*EXERCISE DESCRIPTION*
Reproduce the text of each item below exactly as it appears, line for line, omitting the picture placeholders.

<<<<

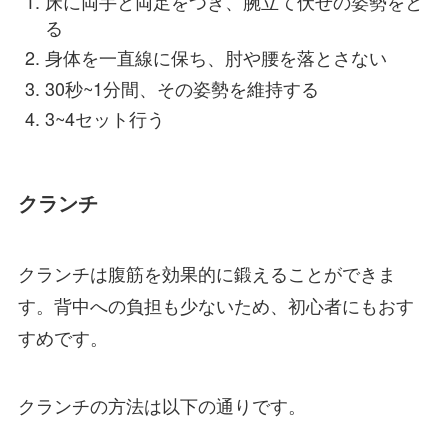
床に両手と両足をつき、腕立て伏せの姿勢をと
る
身体を一直線に保ち、肘や腰を落とさない
30秒~1分間、その姿勢を維持する
3~4セット行う
クランチ
クランチは腹筋を効果的に鍛えることができま
す。背中への負担も少ないため、初心者にもおす
すめです。
クランチの方法は以下の通りです。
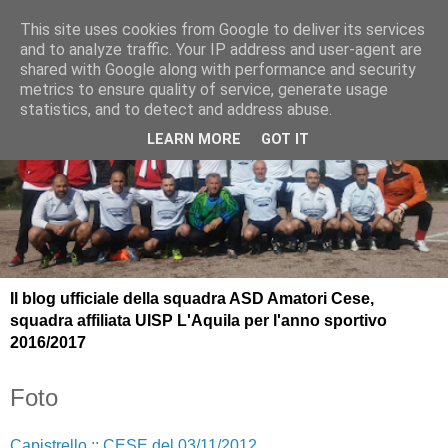
This site uses cookies from Google to deliver its services
and to analyze traffic. Your IP address and user-agent are
shared with Google along with performance and security
metrics to ensure quality of service, generate usage
statistics, and to detect and address abuse.
LEARN MORE
GOT IT
Il blog ufficiale della squadra ASD Amatori Cese,
squadra affiliata UISP L'Aquila per l'anno sportivo
2016/2017
Foto
Capistrello :: CESE del 03/11/2012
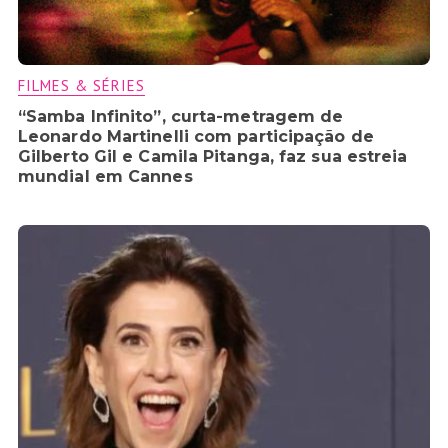
FILMES & SÉRIES
“Samba Infinito”, curta-metragem de
Leonardo Martinelli com participação de
Gilberto Gil e Camila Pitanga, faz sua estreia
mundial em Cannes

>>>>

*RESPONSE*
床に両手と両足をつき、腕立て伏せの姿勢をと
る
身体を一直線に保ち、肘や腰を落とさない
30秒~1分間、その姿勢を維持する
3~4セット行う
クランチ
クランチは腹筋を効果的に鍛えることができま
す。背中への負担も少ないため、初心者にもおす
すめです。
クランチの方法は以下の通りです。
This site uses cookies from Google to deliver its services
and to analyze traffic. Your IP address and user-agent are
shared with Google along with performance and security
metrics to ensure quality of service, generate usage
statistics, and to detect and address abuse.
LEARN MORE
GOT IT
Il blog ufficiale della squadra ASD Amatori Cese,
squadra affiliata UISP L'Aquila per l'anno sportivo
2016/2017
Foto
Capistrello :: CESE del 03/11/2012
FILMES & SÉRIES
“Samba Infinito”, curta-metragem de
Leonardo Martinelli com participação de
Gilberto Gil e Camila Pitanga, faz sua estreia
mundial em Cannes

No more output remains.